Çatalhöyük’te birbirlerine komşu evlerin tabanları altına gömülmüş 10 ayrı kişiye yapılan analizlere göre, bireyler anne tarafından farklı soylardan gelmiş.
MÖ 7100- 5950 yıllarına tarihlenen Çatalhöyük, boyutu, olağanüstü korunumu, çok sayıda Neolitik sanat eserinin bulunması ve uzun yıllardır yapılan titiz kazılar ile elde edilen büyük çaplı arkeolojik veriler sayesinde kuşkusuz dünyanın en önemli Neolitik yerleşim yerlerinden birisi. Bu yerleşim yeri, bitişik evlerin oluşturduğu küme şeklinde bir arada bulunan mahalleleri içeriyor.
Akrabalık ilişkisi yoktu
İlk ortaya atılan fikirlerden birisi, Çatalhöyük bireylerinden biyolojik bağı olanların aynı binada gömüldükleri ve ev gruplarının ve mahallelerinin bu biyolojik yakınlık derecesiyle tanımlanmasıydı.

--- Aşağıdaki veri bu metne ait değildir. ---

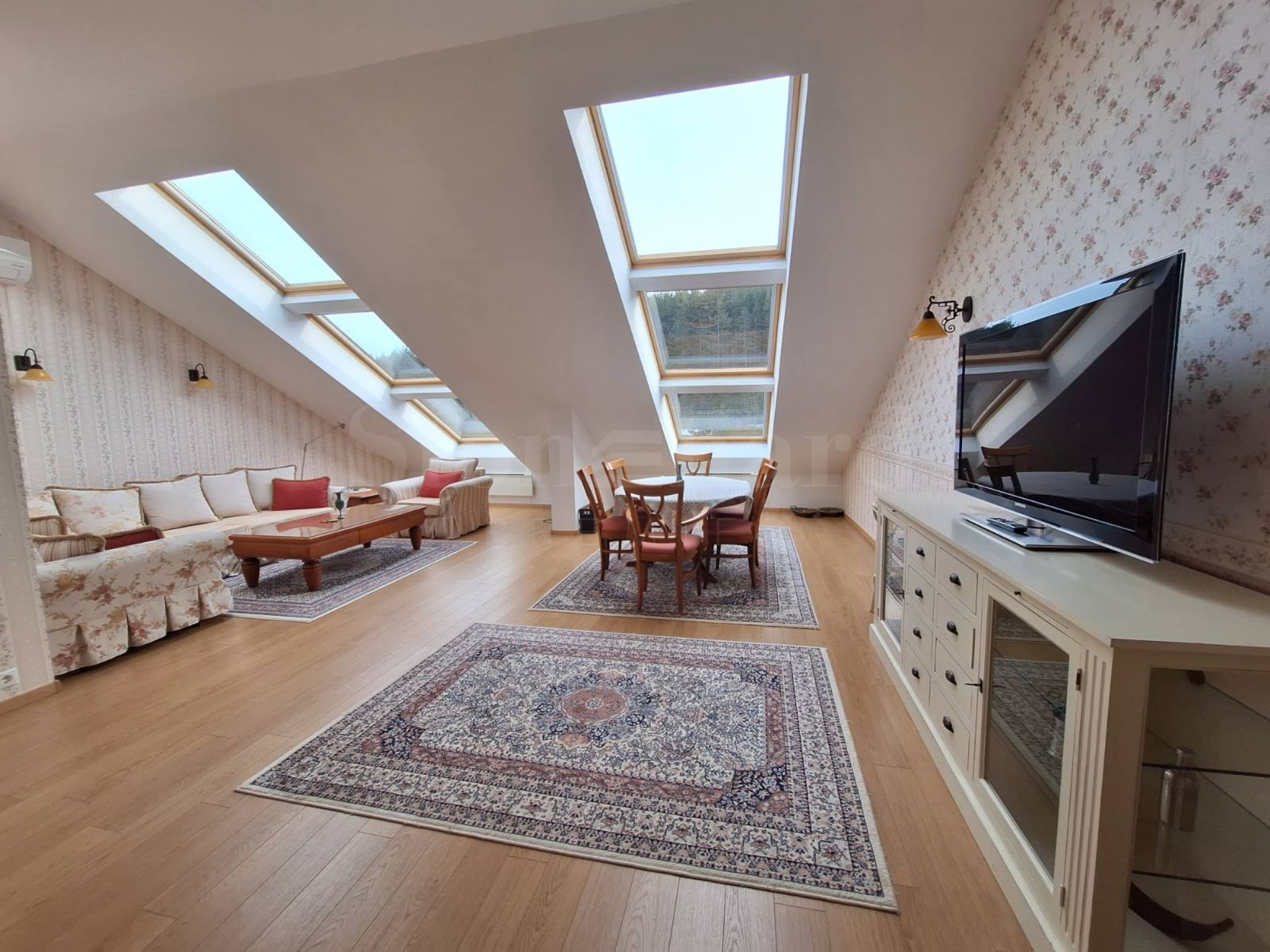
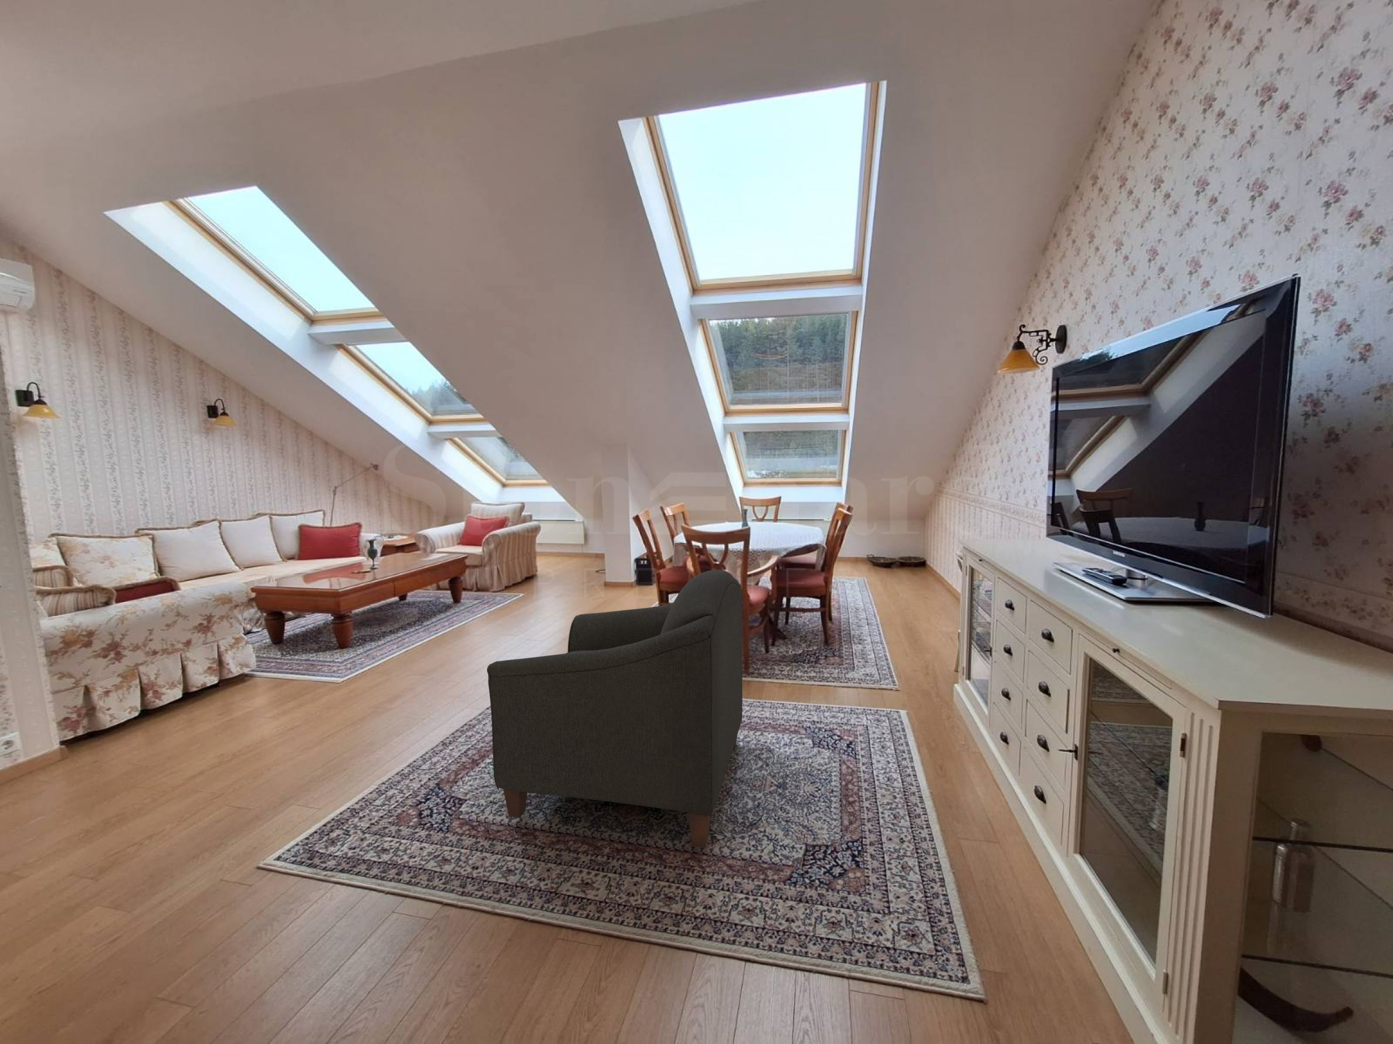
+ chair [486,569,744,848]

(Avrupa’daki Megalitik Mezarlara Aileler Gömülmüş)
Fakat, yakın zamanda yapılan bir çalışmada, bulunan bireylerin dental fenotiplerine göre biyolojik yakınlığı olan bireylerin birçok binaya yayılmış olduğuna dair sonuçlar elde edildi. Bu sonuçlar ise mezarlarda bulunan kişilerde akrabalık ilişkisinin olmadığı yönünde yorumlandı.
Polonya, Adam Mickiewicz Üniversitesi ve Orta Doğu Teknik Üniversitesi’nden araştırmacıların dahil olduğu bu çalışmada birbirlerine komşu evlerin tabanları altında gömülü 10 bireye ait yeni mitokondriyal genom oluşturuldu. Çatalhöyük’teki bireylerin arasında anne tarafından akrabalık ilişki olup olmadığı, diğer Anadolu popülasyonları ile olan genetik yakınlıkları araştırıldı.
(Şehir Hayatının İlk Adımları: Çatalhöyük)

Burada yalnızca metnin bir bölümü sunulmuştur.